→ WORK REQUEST
Output these lines as a Markdown table with two columns, No. and Line, giving each non-blank line its own row in order and skipping the blank ones. Leave the pictures out of the answer.

→ PROVIDED DATA
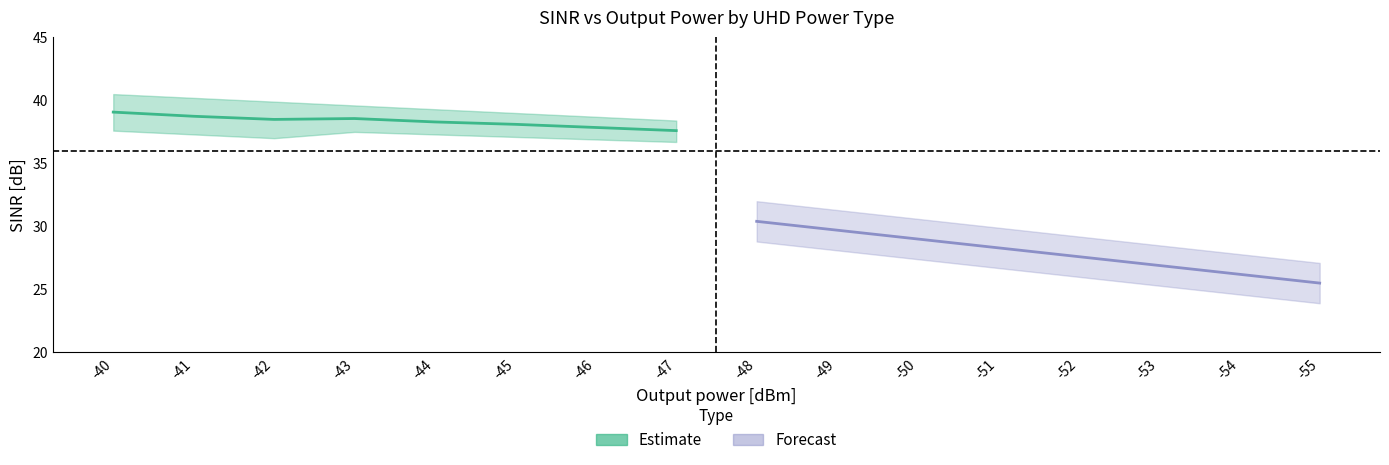

Is this an area chart (filled region under the line)?

No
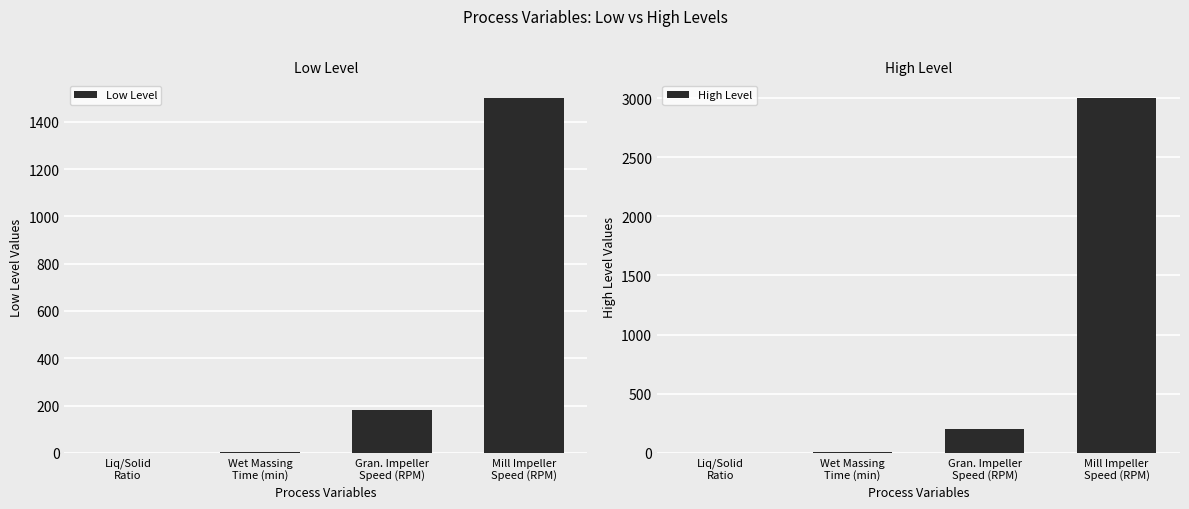

Between Gran. Impeller
Speed (RPM) and Mill Impeller
Speed (RPM), which series saw the biggest shift?

High Level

→ PROBLEM SOLUTION
| No. | Line |
|---|---|
| 1 | Is this an area chart (filled region under the line)? |
| 2 | No |
| 3 | Between Gran. Impeller |
| 4 | Speed (RPM) and Mill Impeller |
| 5 | Speed (RPM), which series saw the biggest shift? |
| 6 | High Level |